:: WORK TO COMPLETE ::
Only the lines below starting at the one containing "1. Place YAML" and ending at the one containing "Node affinity provides" belong in the answer, each copied exactly.

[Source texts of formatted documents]

*** Begin section ***

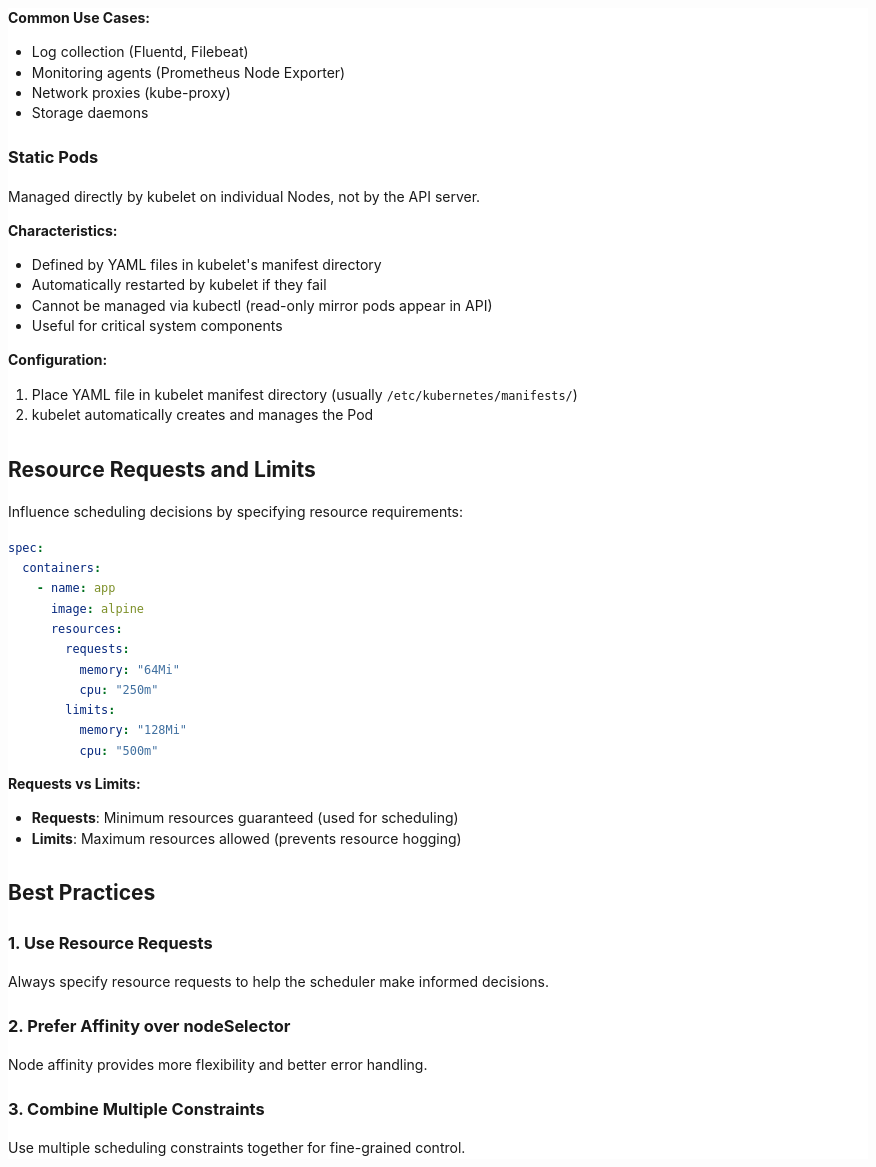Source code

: **Common Use Cases:**
- Log collection (Fluentd, Filebeat)
- Monitoring agents (Prometheus Node Exporter)
- Network proxies (kube-proxy)
- Storage daemons

### Static Pods

Managed directly by kubelet on individual Nodes, not by the API server.

**Characteristics:**
- Defined by YAML files in kubelet's manifest directory
- Automatically restarted by kubelet if they fail
- Cannot be managed via kubectl (read-only mirror pods appear in API)
- Useful for critical system components

**Configuration:**
1. Place YAML file in kubelet manifest directory (usually `/etc/kubernetes/manifests/`)
2. kubelet automatically creates and manages the Pod

## Resource Requests and Limits

Influence scheduling decisions by specifying resource requirements:

```yaml
spec:
  containers:
    - name: app
      image: alpine
      resources:
        requests:
          memory: "64Mi"
          cpu: "250m"
        limits:
          memory: "128Mi"
          cpu: "500m"
```

**Requests vs Limits:**
- **Requests**: Minimum resources guaranteed (used for scheduling)
- **Limits**: Maximum resources allowed (prevents resource hogging)

## Best Practices

### 1. Use Resource Requests
Always specify resource requests to help the scheduler make informed decisions.

### 2. Prefer Affinity over nodeSelector
Node affinity provides more flexibility and better error handling.

### 3. Combine Multiple Constraints
Use multiple scheduling constraints together for fine-grained control.
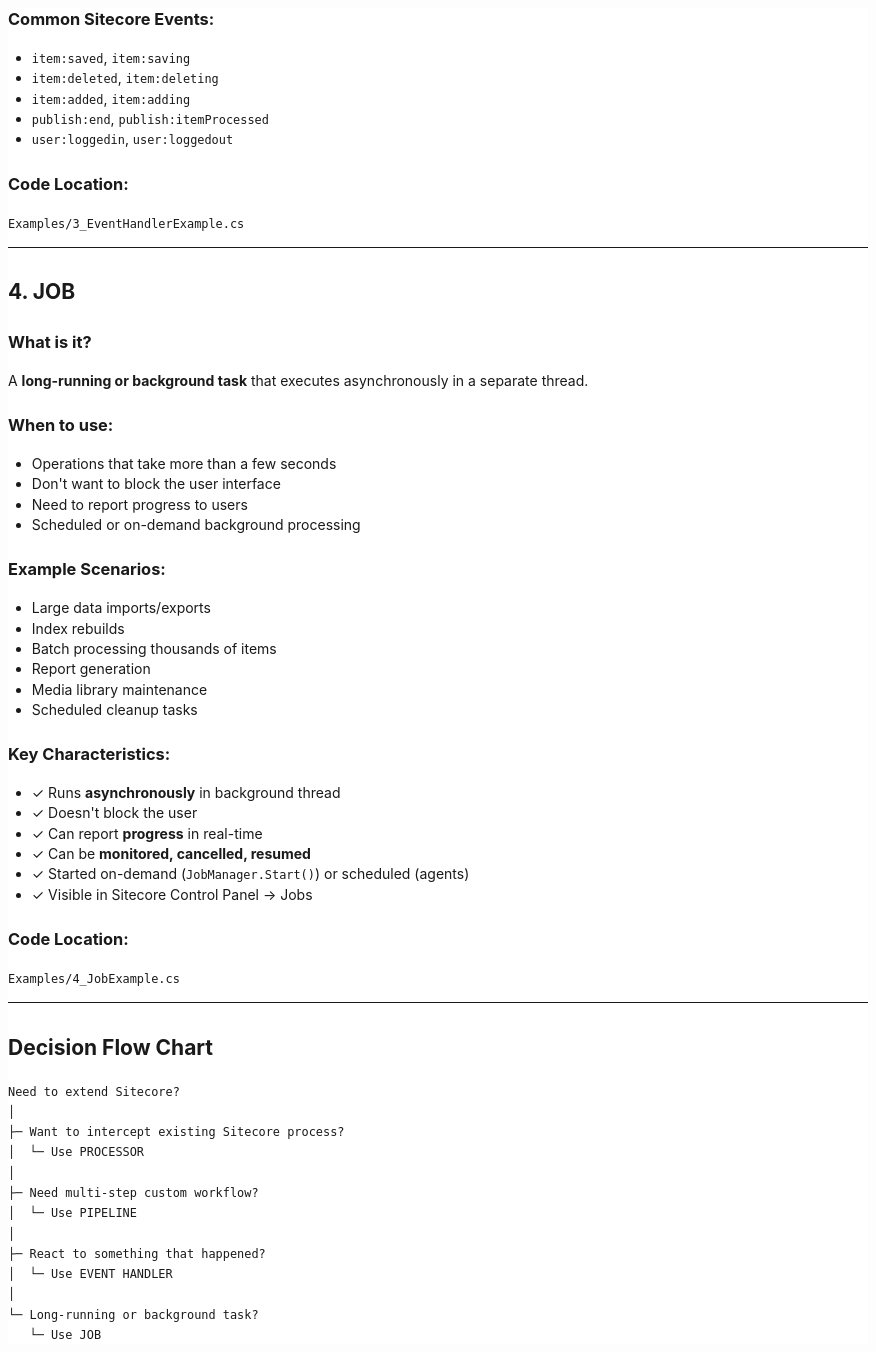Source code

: ### Common Sitecore Events:
- `item:saved`, `item:saving`
- `item:deleted`, `item:deleting`
- `item:added`, `item:adding`
- `publish:end`, `publish:itemProcessed`
- `user:loggedin`, `user:loggedout`

### Code Location:
`Examples/3_EventHandlerExample.cs`

---

## 4. JOB

### What is it?
A **long-running or background task** that executes asynchronously in a separate thread.

### When to use:
- Operations that take more than a few seconds
- Don't want to block the user interface
- Need to report progress to users
- Scheduled or on-demand background processing

### Example Scenarios:
- Large data imports/exports
- Index rebuilds
- Batch processing thousands of items
- Report generation
- Media library maintenance
- Scheduled cleanup tasks

### Key Characteristics:
- ✓ Runs **asynchronously** in background thread
- ✓ Doesn't block the user
- ✓ Can report **progress** in real-time
- ✓ Can be **monitored, cancelled, resumed**
- ✓ Started on-demand (`JobManager.Start()`) or scheduled (agents)
- ✓ Visible in Sitecore Control Panel → Jobs

### Code Location:
`Examples/4_JobExample.cs`

---

## Decision Flow Chart

```
Need to extend Sitecore?
│
├─ Want to intercept existing Sitecore process?
│  └─ Use PROCESSOR
│
├─ Need multi-step custom workflow?
│  └─ Use PIPELINE
│
├─ React to something that happened?
│  └─ Use EVENT HANDLER
│
└─ Long-running or background task?
   └─ Use JOB
```
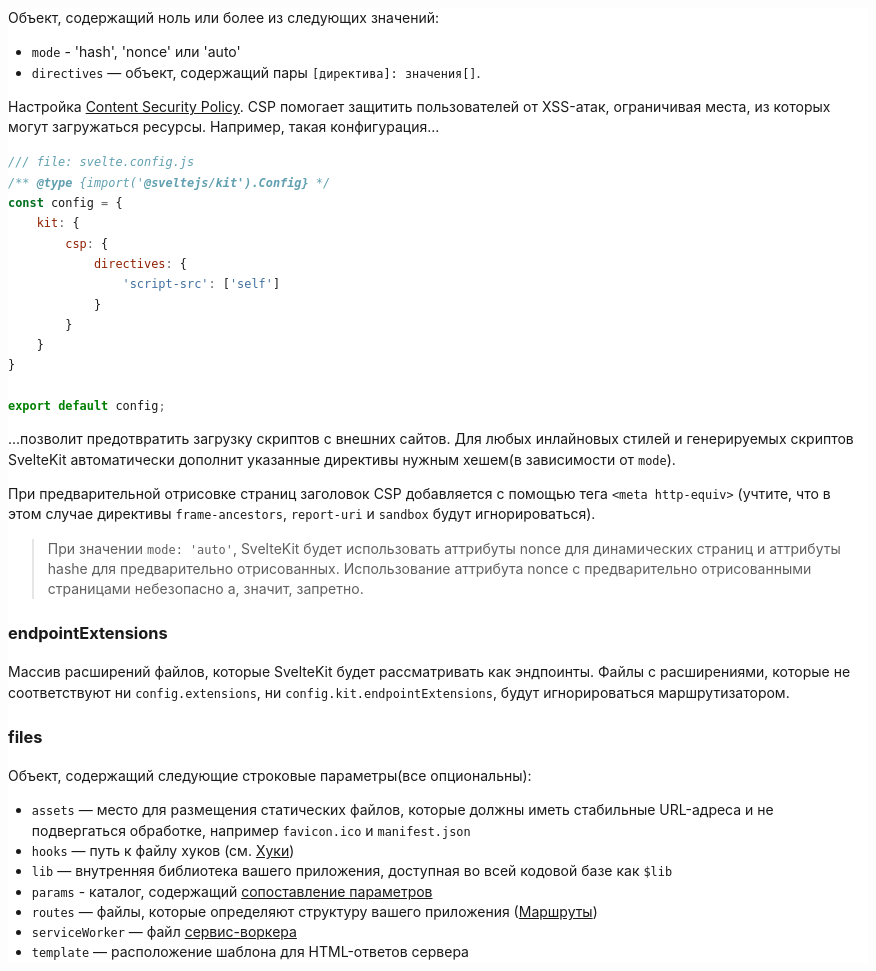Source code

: Объект, содержащий ноль или более из следующих значений:

- `mode` - 'hash', 'nonce' или 'auto'
- `directives` — объект, содержащий пары `[директива]: значения[]`.

Настройка [Content Security Policy](https://developer.mozilla.org/en-US/docs/Web/HTTP/Headers/Content-Security-Policy). CSP помогает защитить пользователей от XSS-атак, ограничивая места, из которых могут загружаться ресурсы. Например, такая конфигурация...

```js
/// file: svelte.config.js
/** @type {import('@sveltejs/kit').Config} */
const config = {
	kit: {
		csp: {
			directives: {
				'script-src': ['self']
			}
		}
	}
}

export default config;
```

...позволит предотвратить загрузку скриптов с внешних сайтов. Для любых инлайновых стилей и генерируемых скриптов SvelteKit автоматически дополнит указанные директивы нужным хешем(в зависимости от `mode`).

При предварительной отрисовке страниц заголовок CSP добавляется с помощью тега `<meta http-equiv>` (учтите, что в этом случае директивы `frame-ancestors`, `report-uri` и `sandbox` будут игнорироваться).

> При значении `mode: 'auto'`, SvelteKit будет использовать аттрибуты nonce для динамических страниц и аттрибуты hashe для предварительно отрисованных. Использование аттрибута nonce с предварительно отрисованными страницами небезопасно а, значит, запретно.

### endpointExtensions

Массив расширений файлов, которые SvelteKit будет рассматривать как эндпоинты. Файлы с расширениями, которые не соответствуют ни `config.extensions`, ни `config.kit.endpointExtensions`, будут игнорироваться маршрутизатором.

### files

Объект, содержащий следующие строковые параметры(все опциональны):

- `assets` — место для размещения статических файлов, которые должны иметь стабильные URL-адреса и не подвергаться обработке, например `favicon.ico` и `manifest.json`
- `hooks` — путь к файлу хуков (см. [Хуки](#huki))
- `lib` — внутренняя библиотека вашего приложения, доступная во всей кодовой базе как `$lib`
- `params` - каталог, содержащий [сопоставление параметров](#marshruty-rasshirennaya-marshrutizacziya-sopostavlenie)
- `routes` — файлы, которые определяют структуру вашего приложения ([Маршруты](#marshruty))
- `serviceWorker` — файл [сервис-воркера](#servis-vorkery)
- `template` — расположение шаблона для HTML-ответов сервера
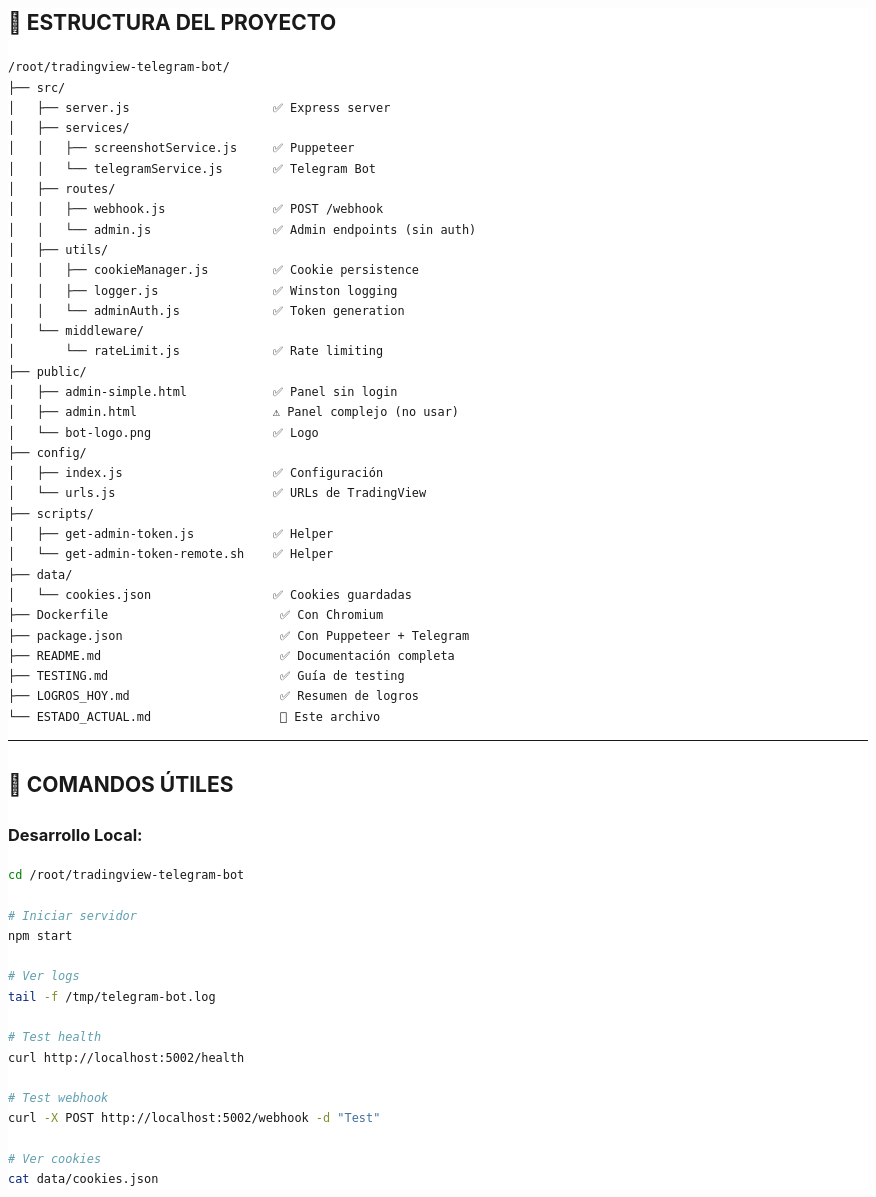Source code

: 
## 📂 **ESTRUCTURA DEL PROYECTO**

```
/root/tradingview-telegram-bot/
├── src/
│   ├── server.js                    ✅ Express server
│   ├── services/
│   │   ├── screenshotService.js     ✅ Puppeteer
│   │   └── telegramService.js       ✅ Telegram Bot
│   ├── routes/
│   │   ├── webhook.js               ✅ POST /webhook
│   │   └── admin.js                 ✅ Admin endpoints (sin auth)
│   ├── utils/
│   │   ├── cookieManager.js         ✅ Cookie persistence
│   │   ├── logger.js                ✅ Winston logging
│   │   └── adminAuth.js             ✅ Token generation
│   └── middleware/
│       └── rateLimit.js             ✅ Rate limiting
├── public/
│   ├── admin-simple.html            ✅ Panel sin login
│   ├── admin.html                   ⚠️ Panel complejo (no usar)
│   └── bot-logo.png                 ✅ Logo
├── config/
│   ├── index.js                     ✅ Configuración
│   └── urls.js                      ✅ URLs de TradingView
├── scripts/
│   ├── get-admin-token.js           ✅ Helper
│   └── get-admin-token-remote.sh    ✅ Helper
├── data/
│   └── cookies.json                 ✅ Cookies guardadas
├── Dockerfile                        ✅ Con Chromium
├── package.json                      ✅ Con Puppeteer + Telegram
├── README.md                         ✅ Documentación completa
├── TESTING.md                        ✅ Guía de testing
├── LOGROS_HOY.md                     ✅ Resumen de logros
└── ESTADO_ACTUAL.md                  📝 Este archivo
```

---

## 🔧 **COMANDOS ÚTILES**

### **Desarrollo Local:**
```bash
cd /root/tradingview-telegram-bot

# Iniciar servidor
npm start

# Ver logs
tail -f /tmp/telegram-bot.log

# Test health
curl http://localhost:5002/health

# Test webhook
curl -X POST http://localhost:5002/webhook -d "Test"

# Ver cookies
cat data/cookies.json
```
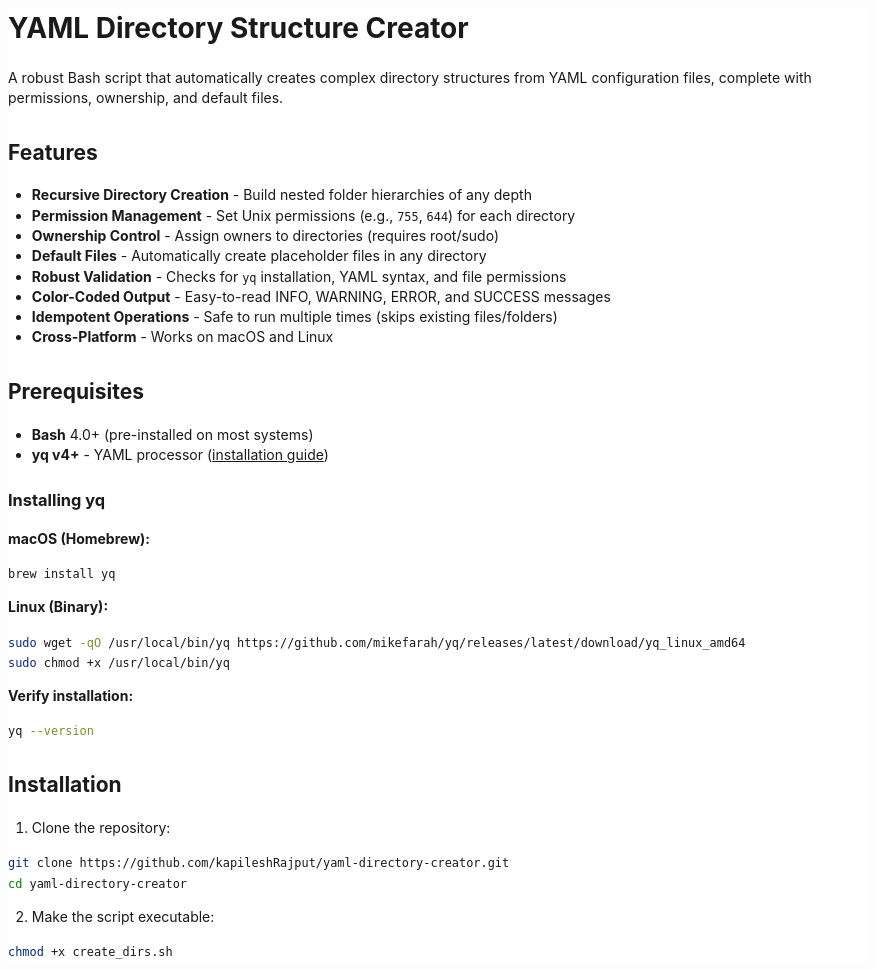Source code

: 
# YAML Directory Structure Creator

A robust Bash script that automatically creates complex directory structures from YAML configuration files, complete with permissions, ownership, and default files.

## Features

- **Recursive Directory Creation** - Build nested folder hierarchies of any depth
- **Permission Management** - Set Unix permissions (e.g., `755`, `644`) for each directory
- **Ownership Control** - Assign owners to directories (requires root/sudo)
- **Default Files** - Automatically create placeholder files in any directory
- **Robust Validation** - Checks for `yq` installation, YAML syntax, and file permissions
- **Color-Coded Output** - Easy-to-read INFO, WARNING, ERROR, and SUCCESS messages
- **Idempotent Operations** - Safe to run multiple times (skips existing files/folders)
- **Cross-Platform** - Works on macOS and Linux

## Prerequisites

- **Bash** 4.0+ (pre-installed on most systems)
- **yq v4+** - YAML processor ([installation guide](https://github.com/mikefarah/yq#install))

### Installing yq

**macOS (Homebrew):**
```bash
brew install yq
```

**Linux (Binary):**
```bash
sudo wget -qO /usr/local/bin/yq https://github.com/mikefarah/yq/releases/latest/download/yq_linux_amd64
sudo chmod +x /usr/local/bin/yq
```

**Verify installation:**
```bash
yq --version
```

## Installation

1. Clone the repository:
```bash
git clone https://github.com/kapileshRajput/yaml-directory-creator.git 
cd yaml-directory-creator
```

2. Make the script executable:
```bash
chmod +x create_dirs.sh
```
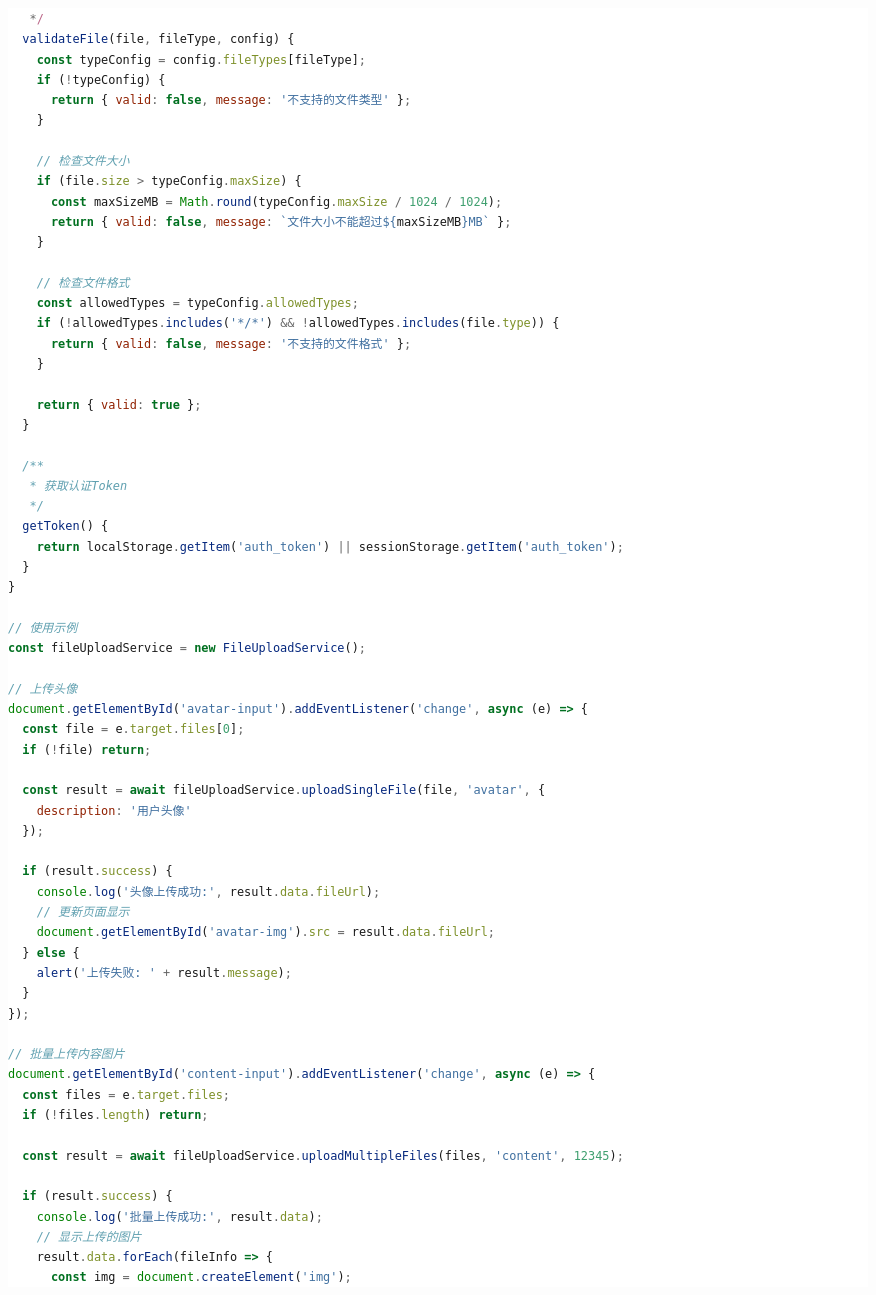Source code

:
 ```javascript
   */
  validateFile(file, fileType, config) {
    const typeConfig = config.fileTypes[fileType];
    if (!typeConfig) {
      return { valid: false, message: '不支持的文件类型' };
    }

    // 检查文件大小
    if (file.size > typeConfig.maxSize) {
      const maxSizeMB = Math.round(typeConfig.maxSize / 1024 / 1024);
      return { valid: false, message: `文件大小不能超过${maxSizeMB}MB` };
    }

    // 检查文件格式
    const allowedTypes = typeConfig.allowedTypes;
    if (!allowedTypes.includes('*/*') && !allowedTypes.includes(file.type)) {
      return { valid: false, message: '不支持的文件格式' };
    }

    return { valid: true };
  }

  /**
   * 获取认证Token
   */
  getToken() {
    return localStorage.getItem('auth_token') || sessionStorage.getItem('auth_token');
  }
}

// 使用示例
const fileUploadService = new FileUploadService();

// 上传头像
document.getElementById('avatar-input').addEventListener('change', async (e) => {
  const file = e.target.files[0];
  if (!file) return;

  const result = await fileUploadService.uploadSingleFile(file, 'avatar', {
    description: '用户头像'
  });

  if (result.success) {
    console.log('头像上传成功:', result.data.fileUrl);
    // 更新页面显示
    document.getElementById('avatar-img').src = result.data.fileUrl;
  } else {
    alert('上传失败: ' + result.message);
  }
});

// 批量上传内容图片
document.getElementById('content-input').addEventListener('change', async (e) => {
  const files = e.target.files;
  if (!files.length) return;

  const result = await fileUploadService.uploadMultipleFiles(files, 'content', 12345);

  if (result.success) {
    console.log('批量上传成功:', result.data);
    // 显示上传的图片
    result.data.forEach(fileInfo => {
      const img = document.createElement('img');
```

*** End section ***

:: REPLY ::
1. Place YAML file in kubelet manifest directory (usually `/etc/kubernetes/manifests/`)
2. kubelet automatically creates and manages the Pod

## Resource Requests and Limits

Influence scheduling decisions by specifying resource requirements:

```yaml
spec:
  containers:
    - name: app
      image: alpine
      resources:
        requests:
          memory: "64Mi"
          cpu: "250m"
        limits:
          memory: "128Mi"
          cpu: "500m"
```

**Requests vs Limits:**
- **Requests**: Minimum resources guaranteed (used for scheduling)
- **Limits**: Maximum resources allowed (prevents resource hogging)

## Best Practices

### 1. Use Resource Requests
Always specify resource requests to help the scheduler make informed decisions.

### 2. Prefer Affinity over nodeSelector
Node affinity provides more flexibility and better error handling.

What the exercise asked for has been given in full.